Activity: Please write every entry out again, exactly as it reads below.

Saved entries
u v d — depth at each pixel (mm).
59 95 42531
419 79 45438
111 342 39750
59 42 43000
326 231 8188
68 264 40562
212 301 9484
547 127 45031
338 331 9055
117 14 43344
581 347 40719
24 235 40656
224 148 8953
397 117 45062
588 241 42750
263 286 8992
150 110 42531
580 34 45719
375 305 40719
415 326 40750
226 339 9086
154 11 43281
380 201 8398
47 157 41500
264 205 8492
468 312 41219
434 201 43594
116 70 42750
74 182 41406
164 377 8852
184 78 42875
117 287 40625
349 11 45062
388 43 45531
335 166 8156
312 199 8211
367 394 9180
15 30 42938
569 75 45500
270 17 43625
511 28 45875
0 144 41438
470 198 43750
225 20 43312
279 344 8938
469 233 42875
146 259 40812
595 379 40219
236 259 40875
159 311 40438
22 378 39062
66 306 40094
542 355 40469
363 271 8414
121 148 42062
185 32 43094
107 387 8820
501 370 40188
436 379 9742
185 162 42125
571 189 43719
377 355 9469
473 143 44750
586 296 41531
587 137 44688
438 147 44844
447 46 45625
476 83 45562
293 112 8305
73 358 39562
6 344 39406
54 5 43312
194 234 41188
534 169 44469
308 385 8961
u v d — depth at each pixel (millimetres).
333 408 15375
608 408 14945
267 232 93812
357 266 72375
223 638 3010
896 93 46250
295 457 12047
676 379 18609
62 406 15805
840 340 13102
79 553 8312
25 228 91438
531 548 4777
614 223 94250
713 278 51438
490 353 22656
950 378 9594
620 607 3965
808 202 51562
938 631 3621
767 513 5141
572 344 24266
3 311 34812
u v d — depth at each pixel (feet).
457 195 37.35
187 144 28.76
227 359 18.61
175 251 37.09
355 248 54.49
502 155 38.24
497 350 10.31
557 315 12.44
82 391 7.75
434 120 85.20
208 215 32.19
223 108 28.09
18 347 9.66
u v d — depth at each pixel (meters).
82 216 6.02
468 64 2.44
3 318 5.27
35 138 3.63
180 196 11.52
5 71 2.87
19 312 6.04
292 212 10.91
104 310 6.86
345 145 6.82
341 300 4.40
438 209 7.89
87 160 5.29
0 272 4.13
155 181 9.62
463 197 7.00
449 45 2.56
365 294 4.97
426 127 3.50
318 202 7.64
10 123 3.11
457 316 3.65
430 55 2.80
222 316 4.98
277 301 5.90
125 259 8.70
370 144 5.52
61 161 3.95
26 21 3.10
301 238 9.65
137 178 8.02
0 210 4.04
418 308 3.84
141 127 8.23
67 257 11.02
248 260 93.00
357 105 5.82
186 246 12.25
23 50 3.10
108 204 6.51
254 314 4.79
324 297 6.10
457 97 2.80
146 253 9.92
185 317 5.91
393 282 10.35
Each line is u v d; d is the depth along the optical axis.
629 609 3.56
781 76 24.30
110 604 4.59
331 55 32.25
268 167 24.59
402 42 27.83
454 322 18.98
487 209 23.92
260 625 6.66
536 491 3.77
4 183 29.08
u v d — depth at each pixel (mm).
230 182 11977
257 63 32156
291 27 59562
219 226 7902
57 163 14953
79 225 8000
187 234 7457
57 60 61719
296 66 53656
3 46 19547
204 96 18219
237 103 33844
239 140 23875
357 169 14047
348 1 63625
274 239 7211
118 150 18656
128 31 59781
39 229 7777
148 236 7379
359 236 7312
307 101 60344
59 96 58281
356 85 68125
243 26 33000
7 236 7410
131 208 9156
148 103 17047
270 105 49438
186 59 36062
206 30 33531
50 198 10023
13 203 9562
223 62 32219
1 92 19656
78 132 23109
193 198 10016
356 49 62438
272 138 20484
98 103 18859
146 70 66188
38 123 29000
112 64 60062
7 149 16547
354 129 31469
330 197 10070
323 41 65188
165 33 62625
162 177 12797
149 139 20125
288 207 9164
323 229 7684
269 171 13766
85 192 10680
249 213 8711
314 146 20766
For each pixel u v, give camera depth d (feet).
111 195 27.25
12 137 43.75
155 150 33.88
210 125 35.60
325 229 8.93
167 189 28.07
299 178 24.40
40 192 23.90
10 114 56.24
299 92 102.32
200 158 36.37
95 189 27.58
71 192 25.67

Output:
u v d — depth at each pixel (mm).
59 95 42531
419 79 45438
111 342 39750
59 42 43000
326 231 8188
68 264 40562
212 301 9484
547 127 45031
338 331 9055
117 14 43344
581 347 40719
24 235 40656
224 148 8953
397 117 45062
588 241 42750
263 286 8992
150 110 42531
580 34 45719
375 305 40719
415 326 40750
226 339 9086
154 11 43281
380 201 8398
47 157 41500
264 205 8492
468 312 41219
434 201 43594
116 70 42750
74 182 41406
164 377 8852
184 78 42875
117 287 40625
349 11 45062
388 43 45531
335 166 8156
312 199 8211
367 394 9180
15 30 42938
569 75 45500
270 17 43625
511 28 45875
0 144 41438
470 198 43750
225 20 43312
279 344 8938
469 233 42875
146 259 40812
595 379 40219
236 259 40875
159 311 40438
22 378 39062
66 306 40094
542 355 40469
363 271 8414
121 148 42062
185 32 43094
107 387 8820
501 370 40188
436 379 9742
185 162 42125
571 189 43719
377 355 9469
473 143 44750
586 296 41531
587 137 44688
438 147 44844
447 46 45625
476 83 45562
293 112 8305
73 358 39562
6 344 39406
54 5 43312
194 234 41188
534 169 44469
308 385 8961
u v d — depth at each pixel (millimetres).
333 408 15375
608 408 14945
267 232 93812
357 266 72375
223 638 3010
896 93 46250
295 457 12047
676 379 18609
62 406 15805
840 340 13102
79 553 8312
25 228 91438
531 548 4777
614 223 94250
713 278 51438
490 353 22656
950 378 9594
620 607 3965
808 202 51562
938 631 3621
767 513 5141
572 344 24266
3 311 34812
u v d — depth at each pixel (feet).
457 195 37.35
187 144 28.76
227 359 18.61
175 251 37.09
355 248 54.49
502 155 38.24
497 350 10.31
557 315 12.44
82 391 7.75
434 120 85.20
208 215 32.19
223 108 28.09
18 347 9.66
u v d — depth at each pixel (meters).
82 216 6.02
468 64 2.44
3 318 5.27
35 138 3.63
180 196 11.52
5 71 2.87
19 312 6.04
292 212 10.91
104 310 6.86
345 145 6.82
341 300 4.40
438 209 7.89
87 160 5.29
0 272 4.13
155 181 9.62
463 197 7.00
449 45 2.56
365 294 4.97
426 127 3.50
318 202 7.64
10 123 3.11
457 316 3.65
430 55 2.80
222 316 4.98
277 301 5.90
125 259 8.70
370 144 5.52
61 161 3.95
26 21 3.10
301 238 9.65
137 178 8.02
0 210 4.04
418 308 3.84
141 127 8.23
67 257 11.02
248 260 93.00
357 105 5.82
186 246 12.25
23 50 3.10
108 204 6.51
254 314 4.79
324 297 6.10
457 97 2.80
146 253 9.92
185 317 5.91
393 282 10.35
Each line is u v d; d is the depth along the optical axis.
629 609 3.56
781 76 24.30
110 604 4.59
331 55 32.25
268 167 24.59
402 42 27.83
454 322 18.98
487 209 23.92
260 625 6.66
536 491 3.77
4 183 29.08
u v d — depth at each pixel (mm).
230 182 11977
257 63 32156
291 27 59562
219 226 7902
57 163 14953
79 225 8000
187 234 7457
57 60 61719
296 66 53656
3 46 19547
204 96 18219
237 103 33844
239 140 23875
357 169 14047
348 1 63625
274 239 7211
118 150 18656
128 31 59781
39 229 7777
148 236 7379
359 236 7312
307 101 60344
59 96 58281
356 85 68125
243 26 33000
7 236 7410
131 208 9156
148 103 17047
270 105 49438
186 59 36062
206 30 33531
50 198 10023
13 203 9562
223 62 32219
1 92 19656
78 132 23109
193 198 10016
356 49 62438
272 138 20484
98 103 18859
146 70 66188
38 123 29000
112 64 60062
7 149 16547
354 129 31469
330 197 10070
323 41 65188
165 33 62625
162 177 12797
149 139 20125
288 207 9164
323 229 7684
269 171 13766
85 192 10680
249 213 8711
314 146 20766
For each pixel u v, give camera depth d (feet).
111 195 27.25
12 137 43.75
155 150 33.88
210 125 35.60
325 229 8.93
167 189 28.07
299 178 24.40
40 192 23.90
10 114 56.24
299 92 102.32
200 158 36.37
95 189 27.58
71 192 25.67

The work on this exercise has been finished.